Lakefront Streeterville condo for sale | Crain's Chicago Business

2022-06-15 16:33:41 By : Mr. Mason wei

When the five kids they raised in Oak Brook all moved into the city, Mary and Steve Gitelis followed them in, buying a condo with an expansive view of Lake Michigan and enough space for the whole family to gather.

The couple bought a 15th-floor condo still in its basic "vanilla box" as delivered from the developer a few years earlier and created a family-style layout. A large great room combines the formal living, dining and music areas, and next door is the family room, in the building’s window-lined turret.

It's the family's multigenerational lake house, but on the 15th floor.

“There’s space for everyone,” says Steve Gitelis, an orthopedic surgeon and director of orthopedic oncology at Rush University Medical Center. Mary Gitelis is a former nurse.

The couple’s five kids are now responsible for 10 grandkids and have shifted to the north suburbs. Planning to follow them again, Steve and Mary Gitelis are putting their condominium, four bedrooms and 4,400 square feet, on the market later this week. It’s priced at $4.25 million and represented by Marlene Rubenstein of Baird & Warner.
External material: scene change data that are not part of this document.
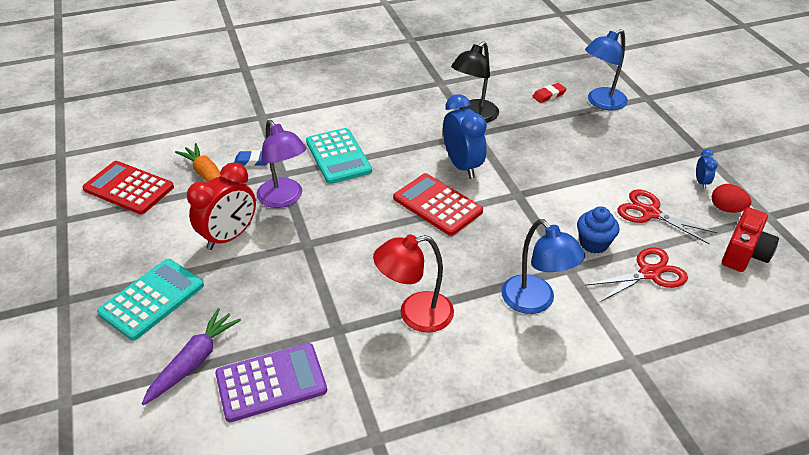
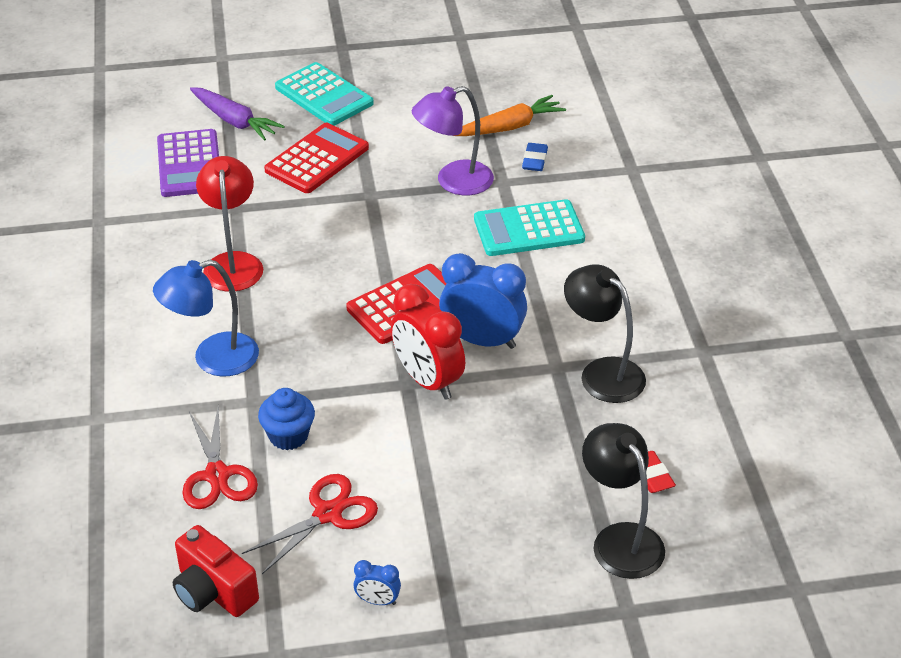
camera: 100 degrees right, 0 degrees up
red calculator [82,161,174,214] -> red calculator moved to [264,123,369,193]
red clock [187,162,256,250] -> red clock moved to [391,284,465,400]
blue clock [443,94,487,179] -> blue clock turned 150 degrees counterclockwise [439,253,527,349]
blue lamp [585,29,628,110] -> black lamp [582,423,665,579]
red egg [712,184,751,213] -> none

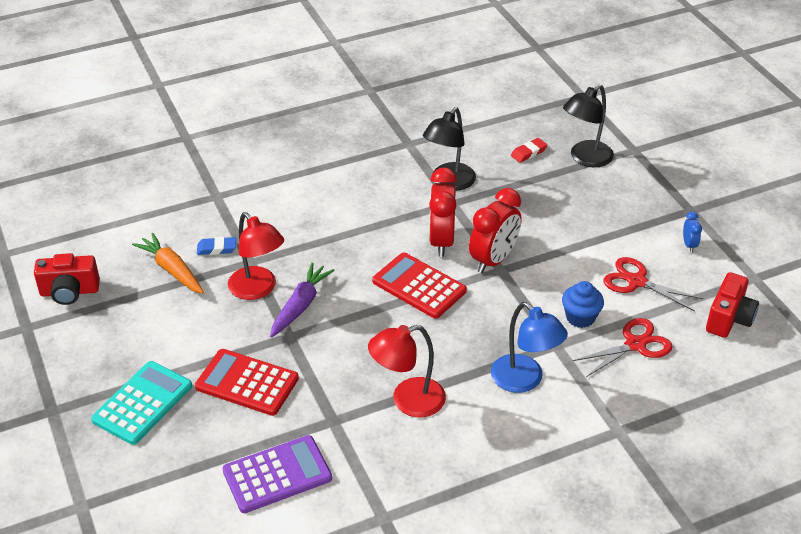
camera: 105 degrees left, 0 degrees up
purple carrot [190,87,285,141] -> purple carrot moved to [270,262,335,338]
purple lamp [412,86,494,196] -> red lamp [228,212,284,300]
blue clock [439,253,527,349] -> red clock [429,168,457,257]
turquoise calculator [474,199,585,256] -> none
none -> red camera [34,253,100,305]

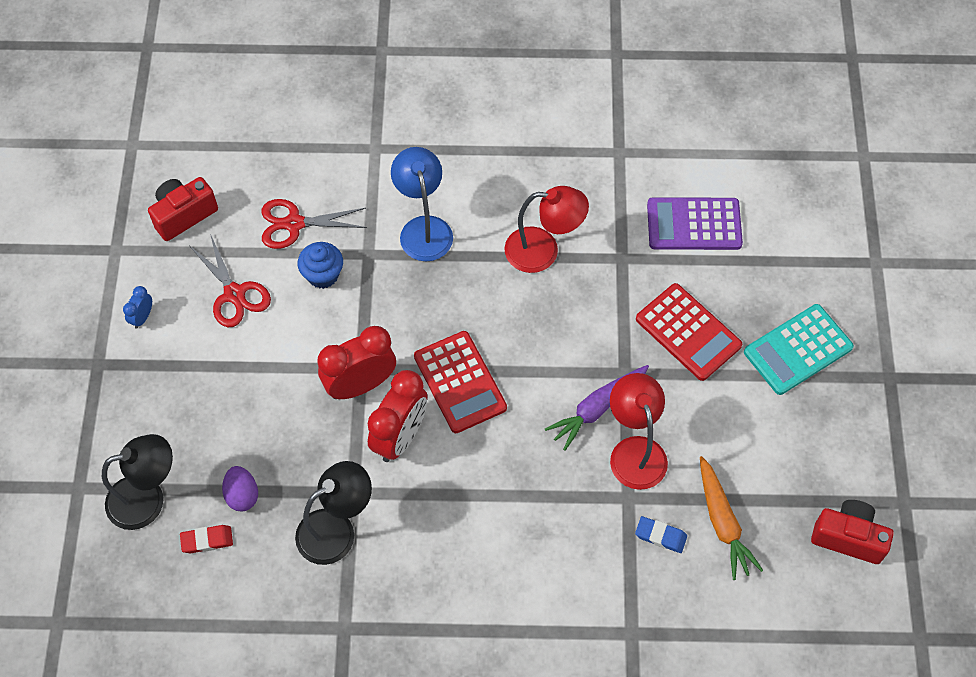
camera: 155 degrees left, 20 degrees up
none -> purple egg [222,466,258,512]

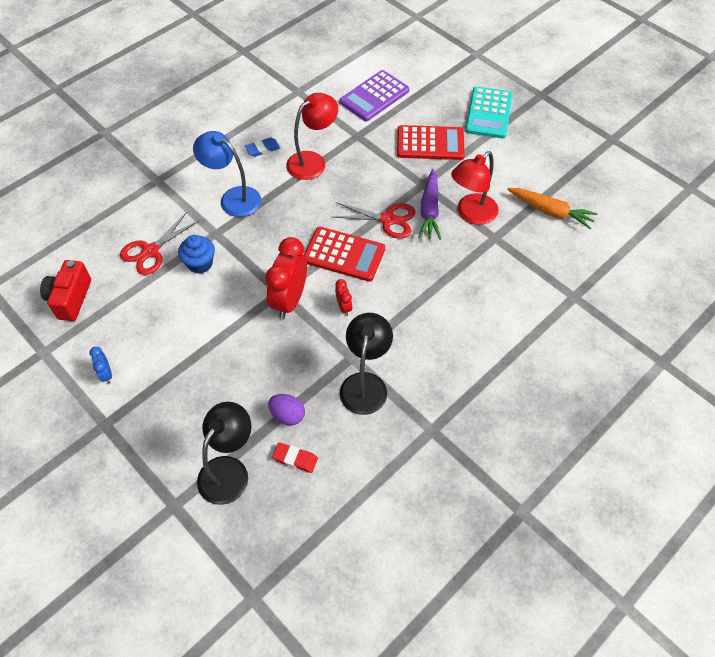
camera: 45 degrees left, 5 degrees down
red eraser [180,525,233,553] -> red eraser turned 75 degrees clockwise [272,442,318,473]
red scissors [189,234,271,327] -> red scissors moved to [333,202,416,239]
red clock [368,370,427,462] -> red clock [335,279,353,316], size x0.46
red lamp [610,373,668,490] -> red lamp turned 75 degrees counterclockwise [451,151,498,225]
blue eraser [635,516,687,553] -> blue eraser moved to [245,137,280,157]
red camera [811,500,894,564] -> none

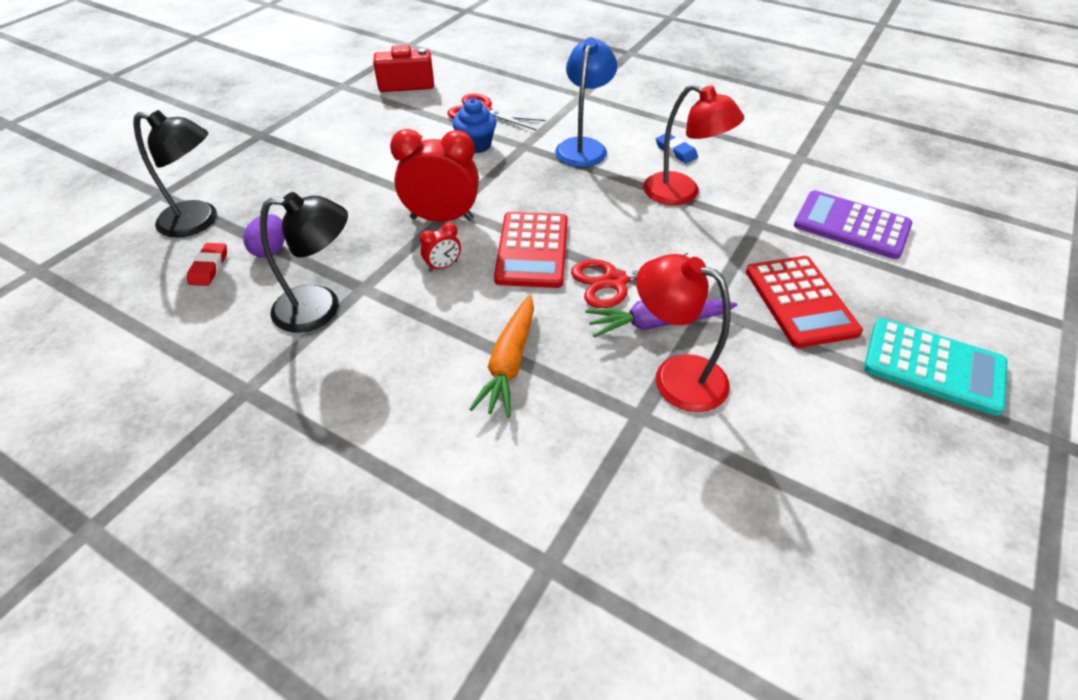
camera: 75 degrees right, 10 degrees down
blue clock [89,347,112,384] -> none
red scissors [333,202,416,239] -> red scissors turned 75 degrees clockwise [571,253,688,308]
turquoise calculator [465,86,513,138] -> turquoise calculator turned 150 degrees counterclockwise [864,318,1007,416]
orange carrot [507,188,598,229] -> orange carrot moved to [469,295,534,418]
The 15th-floor condo comes with two deeded indoor parking spaces.

In the early 2000s, architect Lucien Lagrange and LR Development took advantage of a prime lakefront site where Lake Shore Park is on one side, the left in this photo, and the lake is on another, the right. Running a tall, slender turret up the corner of the building made it into a promontory of sorts.

Steve Gitelis said having both the park and an underpass beneath Jean Baptiste Point DuSable Lake Shore Drive to the lakefront path just outside the building “has been a bonus,” both for dog-walking and for entertaining grandchildren. Also within a few blocks are the Museum of Contemporary Art, Michigan Avenue shops and restaurants.
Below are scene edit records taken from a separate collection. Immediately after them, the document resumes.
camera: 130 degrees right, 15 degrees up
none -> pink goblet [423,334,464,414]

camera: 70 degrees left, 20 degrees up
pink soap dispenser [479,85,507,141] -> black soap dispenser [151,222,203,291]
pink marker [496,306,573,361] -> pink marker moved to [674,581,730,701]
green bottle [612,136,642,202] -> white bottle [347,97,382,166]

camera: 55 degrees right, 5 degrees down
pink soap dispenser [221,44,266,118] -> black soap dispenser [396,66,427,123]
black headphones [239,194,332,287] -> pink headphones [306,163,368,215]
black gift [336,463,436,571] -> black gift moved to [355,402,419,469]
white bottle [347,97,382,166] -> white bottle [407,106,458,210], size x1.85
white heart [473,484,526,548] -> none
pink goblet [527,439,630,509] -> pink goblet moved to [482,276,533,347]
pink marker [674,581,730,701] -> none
The foyer’s side walls have niches for displaying art, but when guests enter, “the first thing that catches their eye is the lake” at the far end of the view, Steve Gitelis said.

With only the ribbon of DuSable Lake Shore Drive separating the building from the lake, “it feels like you’re hanging right over the lake.”

The design for the interior, by Steven Wendell, third generation in the Downers Grove architecture firm, A.W. Wendell & Sons, includes a curving wall in the great room, as balance for the circular room next door.

Combining several functions, the great room has black granite floors, a fireplace wall of flame-colored granite and a chandelier that drifts overhead like the clouds outside.

A bar and pantry area between the great room and the family room can serve either or both, and function as a bridge between the two during big gatherings.

The circular room in the turret was originally set up to be a formal dining room, “but our architect said, ‘that’s your feature room, so why not make it the room you’re going to be in the most,’ ” Steve Gitelis said.

The seating faces a media wall, but it’s just as likely that family members wind up lining the windows to look at fireworks, storms or other outdoor entertainment.

“There’s the lights of Navy Pier, the boats, the architecture,” Gitelis said.

“The kitchen is contemporary and very user-friendly,” Steve Gitelis said, particularly when multiple users are all trying to prep food for the big family.

“We wanted the look where all the appliances are covered with wood (so) you’re not looking at appliances,” Gitelis said.

There‘s abundant storage in the cabinets seen here, and more in a large pantry.

The kitchen’s view across Lake Shore Park to Northwestern University’s downtown campus is even better out on the grilling balcony. Although Steve Gitelis works for a different university, he said he’s a fan of “the classic architecture at Northwestern.”

The view from here also encompasses Navy Pier, Ohio Street Beach, Lake Point Tower and other highlights of Streeterville.

“Being able to wake up every day . . . to the sunrise over Lake Michigan was such a huge attraction for me,” Gitelis said. “The lake changes daily. One morning it’s clear and shimmering, and other mornings you see the big waves when the wind is coming from the north. It’s amazing, visually.”

The bedroom and the adjoining bath gained space when Wendell eliminated a secondary hallway that “didn’t do anything,” Gitelis said. “It ran parallel to the main hallway, and was totally useless.”

Expanding the bathroom meant there was room for a soaking tub, which the homeowners considered an essential.

Living in so close to the water has been pleasant, Steve Gitelis said. “We like to walk along the lake,” he said. “I love the visuals. I love the smell of the water.”

If there’s one thing they love more, it’s grandchildren, and because the 10 grandkids are mostly north of the city, that’s where this couple are headed.